Niël Pretorius, CEO of DRDGold, told analysts and media today during a presentation setting out the partnership that it would take R200m to “… get the facility up and going”. Subsequent mining of the surface gold – estimated to yield some 43 tonnes of gold over a 15 to 20-year period – would cost R2bn, largely spent on tailings facility, said Pretorius.
Responding to an analyst question, Pretorius said it was unlikely the firm would have to tap shareholders for funds. “We have spent R1.3bn over last few years without having to go to the market. I am confident that given the project and the current price levels, we will comfortably support the capital required,” he said.
According to Johann Steyn, an analyst at Citi, capital expenditure may be as much as R4.2bn to fully develop WRTRP, however. Whilst he said there was little to dislike in agreement between Sibanye-Stillwater and DRDGold, there were still risks.
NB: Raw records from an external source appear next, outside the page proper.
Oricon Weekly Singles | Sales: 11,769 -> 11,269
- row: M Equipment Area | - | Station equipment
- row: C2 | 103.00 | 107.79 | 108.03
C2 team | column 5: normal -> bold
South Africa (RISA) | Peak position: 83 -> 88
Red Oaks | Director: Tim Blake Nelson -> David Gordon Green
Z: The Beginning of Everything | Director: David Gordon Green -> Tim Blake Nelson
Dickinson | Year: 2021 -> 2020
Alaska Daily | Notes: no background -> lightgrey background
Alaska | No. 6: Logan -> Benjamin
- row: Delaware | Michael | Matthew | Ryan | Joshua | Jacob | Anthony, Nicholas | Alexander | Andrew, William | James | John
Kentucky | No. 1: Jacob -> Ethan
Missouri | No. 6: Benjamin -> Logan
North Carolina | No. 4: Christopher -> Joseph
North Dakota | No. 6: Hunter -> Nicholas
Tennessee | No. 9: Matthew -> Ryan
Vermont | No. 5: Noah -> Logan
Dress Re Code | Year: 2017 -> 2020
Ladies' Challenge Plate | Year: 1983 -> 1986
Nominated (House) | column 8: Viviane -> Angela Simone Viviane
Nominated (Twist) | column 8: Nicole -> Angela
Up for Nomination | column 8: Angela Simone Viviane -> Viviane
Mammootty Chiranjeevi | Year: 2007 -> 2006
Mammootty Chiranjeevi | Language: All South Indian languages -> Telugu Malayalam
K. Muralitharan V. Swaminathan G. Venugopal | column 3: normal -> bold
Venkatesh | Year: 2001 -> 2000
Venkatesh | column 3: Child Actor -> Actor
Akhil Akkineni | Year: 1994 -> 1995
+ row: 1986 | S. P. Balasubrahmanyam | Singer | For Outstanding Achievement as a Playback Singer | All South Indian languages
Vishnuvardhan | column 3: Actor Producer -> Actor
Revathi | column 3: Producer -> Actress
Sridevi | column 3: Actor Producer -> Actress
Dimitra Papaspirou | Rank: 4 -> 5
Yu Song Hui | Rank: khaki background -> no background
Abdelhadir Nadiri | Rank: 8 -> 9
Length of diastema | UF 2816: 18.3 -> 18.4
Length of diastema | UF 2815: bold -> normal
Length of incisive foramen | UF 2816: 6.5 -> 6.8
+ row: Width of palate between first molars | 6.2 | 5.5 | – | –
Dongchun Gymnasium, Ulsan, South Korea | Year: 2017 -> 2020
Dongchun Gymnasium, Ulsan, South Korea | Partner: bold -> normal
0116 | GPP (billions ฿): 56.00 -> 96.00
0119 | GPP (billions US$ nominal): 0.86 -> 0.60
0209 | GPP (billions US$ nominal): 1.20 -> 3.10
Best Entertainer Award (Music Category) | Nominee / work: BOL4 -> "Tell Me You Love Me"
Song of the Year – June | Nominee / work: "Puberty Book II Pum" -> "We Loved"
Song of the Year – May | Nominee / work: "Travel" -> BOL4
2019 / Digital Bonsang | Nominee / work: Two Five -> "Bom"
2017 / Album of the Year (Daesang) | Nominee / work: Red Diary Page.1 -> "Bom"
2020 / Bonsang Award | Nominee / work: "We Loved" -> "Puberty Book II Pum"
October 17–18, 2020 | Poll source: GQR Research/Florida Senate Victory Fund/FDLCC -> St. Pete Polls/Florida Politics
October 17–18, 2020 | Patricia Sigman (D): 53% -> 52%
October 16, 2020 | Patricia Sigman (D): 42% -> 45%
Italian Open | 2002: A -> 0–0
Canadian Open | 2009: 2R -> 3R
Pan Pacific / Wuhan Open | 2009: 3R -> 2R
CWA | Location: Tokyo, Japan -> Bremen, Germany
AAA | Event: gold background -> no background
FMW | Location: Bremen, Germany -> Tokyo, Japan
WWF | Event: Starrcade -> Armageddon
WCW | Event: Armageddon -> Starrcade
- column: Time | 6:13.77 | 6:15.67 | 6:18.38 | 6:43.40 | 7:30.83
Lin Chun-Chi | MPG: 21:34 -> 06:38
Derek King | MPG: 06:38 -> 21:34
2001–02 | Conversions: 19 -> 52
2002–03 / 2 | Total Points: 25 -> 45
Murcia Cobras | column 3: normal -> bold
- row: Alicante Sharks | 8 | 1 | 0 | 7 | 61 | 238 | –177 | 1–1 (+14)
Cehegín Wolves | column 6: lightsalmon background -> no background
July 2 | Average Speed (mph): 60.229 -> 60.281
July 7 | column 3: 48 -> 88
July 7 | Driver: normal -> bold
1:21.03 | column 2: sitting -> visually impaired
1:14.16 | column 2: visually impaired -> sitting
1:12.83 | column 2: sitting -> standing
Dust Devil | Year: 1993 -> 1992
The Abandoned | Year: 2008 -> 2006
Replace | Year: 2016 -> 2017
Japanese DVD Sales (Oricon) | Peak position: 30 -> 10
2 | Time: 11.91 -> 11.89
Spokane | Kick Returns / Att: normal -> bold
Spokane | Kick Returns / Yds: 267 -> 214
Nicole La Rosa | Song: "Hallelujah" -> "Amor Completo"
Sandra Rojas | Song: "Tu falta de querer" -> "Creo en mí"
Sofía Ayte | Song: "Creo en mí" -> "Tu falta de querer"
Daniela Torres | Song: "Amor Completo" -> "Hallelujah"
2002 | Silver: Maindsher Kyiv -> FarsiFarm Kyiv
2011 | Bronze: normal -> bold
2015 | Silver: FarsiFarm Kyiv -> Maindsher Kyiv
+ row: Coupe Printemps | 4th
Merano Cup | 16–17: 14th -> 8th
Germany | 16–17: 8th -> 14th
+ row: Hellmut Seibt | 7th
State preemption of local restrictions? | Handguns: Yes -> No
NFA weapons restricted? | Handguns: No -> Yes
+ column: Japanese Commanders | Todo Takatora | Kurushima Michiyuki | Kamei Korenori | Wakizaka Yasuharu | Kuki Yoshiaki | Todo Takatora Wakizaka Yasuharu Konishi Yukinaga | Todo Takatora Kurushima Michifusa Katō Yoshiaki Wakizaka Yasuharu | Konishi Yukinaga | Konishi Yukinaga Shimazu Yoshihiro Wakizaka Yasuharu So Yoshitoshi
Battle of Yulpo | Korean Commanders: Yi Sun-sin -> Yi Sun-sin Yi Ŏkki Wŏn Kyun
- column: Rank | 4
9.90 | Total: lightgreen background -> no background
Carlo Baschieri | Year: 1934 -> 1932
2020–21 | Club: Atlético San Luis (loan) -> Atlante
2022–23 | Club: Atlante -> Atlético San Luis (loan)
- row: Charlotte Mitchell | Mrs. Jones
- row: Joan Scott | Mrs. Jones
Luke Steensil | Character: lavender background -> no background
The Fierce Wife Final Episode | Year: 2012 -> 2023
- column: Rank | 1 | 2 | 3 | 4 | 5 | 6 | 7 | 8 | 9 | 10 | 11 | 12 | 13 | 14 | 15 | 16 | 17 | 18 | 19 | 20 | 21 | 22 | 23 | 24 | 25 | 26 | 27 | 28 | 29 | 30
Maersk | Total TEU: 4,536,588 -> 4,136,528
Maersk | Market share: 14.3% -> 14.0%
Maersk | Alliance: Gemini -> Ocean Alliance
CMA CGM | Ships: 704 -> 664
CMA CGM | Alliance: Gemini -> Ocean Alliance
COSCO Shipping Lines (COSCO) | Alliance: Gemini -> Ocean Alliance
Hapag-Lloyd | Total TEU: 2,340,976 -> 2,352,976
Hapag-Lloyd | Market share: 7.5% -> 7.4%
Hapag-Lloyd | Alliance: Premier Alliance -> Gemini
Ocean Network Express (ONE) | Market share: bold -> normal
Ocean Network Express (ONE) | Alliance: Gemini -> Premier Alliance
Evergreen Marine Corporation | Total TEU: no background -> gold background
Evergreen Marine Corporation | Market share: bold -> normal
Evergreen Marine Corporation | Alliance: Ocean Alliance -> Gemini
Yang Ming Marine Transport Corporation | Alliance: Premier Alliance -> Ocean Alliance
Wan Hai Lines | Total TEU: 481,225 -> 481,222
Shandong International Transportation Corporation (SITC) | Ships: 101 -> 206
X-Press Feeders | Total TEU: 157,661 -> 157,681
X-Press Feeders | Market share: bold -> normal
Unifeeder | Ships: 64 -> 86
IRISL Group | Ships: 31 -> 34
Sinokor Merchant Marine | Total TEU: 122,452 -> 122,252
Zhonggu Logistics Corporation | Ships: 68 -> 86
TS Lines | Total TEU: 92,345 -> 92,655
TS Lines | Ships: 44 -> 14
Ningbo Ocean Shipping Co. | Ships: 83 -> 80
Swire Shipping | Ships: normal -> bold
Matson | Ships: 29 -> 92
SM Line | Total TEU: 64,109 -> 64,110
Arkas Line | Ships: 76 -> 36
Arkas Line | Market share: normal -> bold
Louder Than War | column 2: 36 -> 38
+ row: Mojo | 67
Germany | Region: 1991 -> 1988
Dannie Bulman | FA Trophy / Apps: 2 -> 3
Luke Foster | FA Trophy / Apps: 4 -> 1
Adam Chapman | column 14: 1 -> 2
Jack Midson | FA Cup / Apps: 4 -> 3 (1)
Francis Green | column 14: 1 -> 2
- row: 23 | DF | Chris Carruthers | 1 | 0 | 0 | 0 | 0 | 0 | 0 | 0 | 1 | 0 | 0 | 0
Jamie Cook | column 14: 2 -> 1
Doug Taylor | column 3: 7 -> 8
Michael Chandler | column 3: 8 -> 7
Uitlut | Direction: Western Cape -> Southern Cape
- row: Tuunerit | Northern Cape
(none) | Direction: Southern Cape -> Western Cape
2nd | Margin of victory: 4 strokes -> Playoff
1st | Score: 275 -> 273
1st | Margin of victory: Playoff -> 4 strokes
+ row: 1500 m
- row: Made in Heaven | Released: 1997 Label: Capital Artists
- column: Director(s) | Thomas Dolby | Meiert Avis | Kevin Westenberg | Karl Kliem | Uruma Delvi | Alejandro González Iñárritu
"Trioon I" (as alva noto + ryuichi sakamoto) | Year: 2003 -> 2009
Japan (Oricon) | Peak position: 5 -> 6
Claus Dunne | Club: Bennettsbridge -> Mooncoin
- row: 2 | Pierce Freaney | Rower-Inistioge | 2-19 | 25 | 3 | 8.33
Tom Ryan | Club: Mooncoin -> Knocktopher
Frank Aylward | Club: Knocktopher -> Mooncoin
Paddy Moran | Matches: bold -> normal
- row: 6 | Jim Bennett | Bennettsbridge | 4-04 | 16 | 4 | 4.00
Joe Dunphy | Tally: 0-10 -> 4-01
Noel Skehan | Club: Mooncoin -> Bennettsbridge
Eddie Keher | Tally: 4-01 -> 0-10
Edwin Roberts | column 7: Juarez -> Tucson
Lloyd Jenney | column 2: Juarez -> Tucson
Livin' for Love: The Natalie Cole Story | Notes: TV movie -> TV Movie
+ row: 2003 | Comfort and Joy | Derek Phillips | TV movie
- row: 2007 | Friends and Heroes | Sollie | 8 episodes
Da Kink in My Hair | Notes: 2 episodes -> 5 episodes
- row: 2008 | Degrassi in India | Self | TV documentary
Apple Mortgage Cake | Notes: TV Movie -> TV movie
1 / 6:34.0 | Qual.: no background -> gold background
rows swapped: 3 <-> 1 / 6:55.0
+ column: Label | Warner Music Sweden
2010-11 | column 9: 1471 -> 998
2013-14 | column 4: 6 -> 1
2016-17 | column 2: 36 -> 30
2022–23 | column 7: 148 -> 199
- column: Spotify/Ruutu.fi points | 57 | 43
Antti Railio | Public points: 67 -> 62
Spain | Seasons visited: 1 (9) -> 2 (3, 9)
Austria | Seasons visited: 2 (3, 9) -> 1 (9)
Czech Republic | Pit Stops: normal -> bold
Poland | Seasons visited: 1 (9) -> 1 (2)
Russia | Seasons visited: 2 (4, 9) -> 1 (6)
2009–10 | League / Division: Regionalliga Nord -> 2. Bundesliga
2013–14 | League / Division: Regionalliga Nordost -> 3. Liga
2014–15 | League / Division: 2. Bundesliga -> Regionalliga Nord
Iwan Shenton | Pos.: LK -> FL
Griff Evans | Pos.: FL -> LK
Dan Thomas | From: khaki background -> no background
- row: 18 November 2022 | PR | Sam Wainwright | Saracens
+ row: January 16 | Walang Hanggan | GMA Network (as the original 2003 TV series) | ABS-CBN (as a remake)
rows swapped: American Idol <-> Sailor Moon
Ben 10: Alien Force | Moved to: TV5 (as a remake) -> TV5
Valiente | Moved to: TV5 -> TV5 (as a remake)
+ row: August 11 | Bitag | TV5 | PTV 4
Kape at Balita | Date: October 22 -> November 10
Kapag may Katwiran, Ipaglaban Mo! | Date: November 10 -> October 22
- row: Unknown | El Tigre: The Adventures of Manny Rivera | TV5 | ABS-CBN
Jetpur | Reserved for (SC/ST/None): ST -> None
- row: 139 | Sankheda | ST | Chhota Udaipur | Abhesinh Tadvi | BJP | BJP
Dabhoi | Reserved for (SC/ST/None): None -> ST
“The main risk, in our view, is if DRD is unable to fully fund the capital commitments for the WRTRP from internal funds and debt, in which case shareholders, including Sibanye-Stillwater, may be approached for additional funding. Reinvesting liquid capital back into South Africa may be a negative for most investors,” he said.
As of its year-end which closed on June 30, DRDGold’s net cash position decreased by R98m to R254m. It reported a 5% reduction in yield and production of 137,000 ounces which was 4% lower year-on-year.
The market generally liked the deal based on share price performance. Shares in DRDGold were up 2% in early morning trade in Johannesburg while Sibanye-Stillwater was 3% higher.
From a DRDGold perspective, gaining access to Sibanye-Stillwater’s WRTRP assets, which are the slimes at the Driefontein and Kloof gold mines near Carletonville west of Johannesburg, addresses concerns the market had about the quality and life of its existing resources.
The main concern is that in deciding to generate replacement resources organically, the company has adopted complex, more expensive technology on an all-in sustaining cost (AISC) basis than its peers. Its yield is also lower than its peers – a function of its limited growth options.
Pretorius acknowledged the company had struggled to grow. “We have had many doors closed in our face because people perceive us to be a small company,” he said. “We are very grateful that Sibanye did not do this.”
Despite the merits of the transaction, its success does depend on DRDGold shareholders waiving a mandatory offer by Sibanye-Stillwater for their shares. According to South African law, a company must make an offer to minority shareholders if it builds 35% or more in a certain company. DRDGold is issuing new shares to Sibanye-Stillwater.
Asked if the transaction would proceed without the waiver, Neal Froneman, Sibanye-Stillwater CEO, said: “It is not intended to make a follow on offer to minorities. That is not going to happen”. The transaction would not proceed without the waiver, he said.
Asked about the option to proceed to outright control of DRDGold, Froneman said: “We have got two years to do a follow on acquisition. It is something we will watch. At the moment, we are very mindful of our leveraged position, but in two years time we could look differently at it”. Sibanye-Stillwater had net debt of $1.69bn (R23.5bn) as of June 30. This equates to net debt to earnings before interest, taxes, depreciation and amortisation of 2.6:1 – a level described by the group earlier this year as “temporarily elevated”. It represented a more than 300% increase in net debt year-on-year.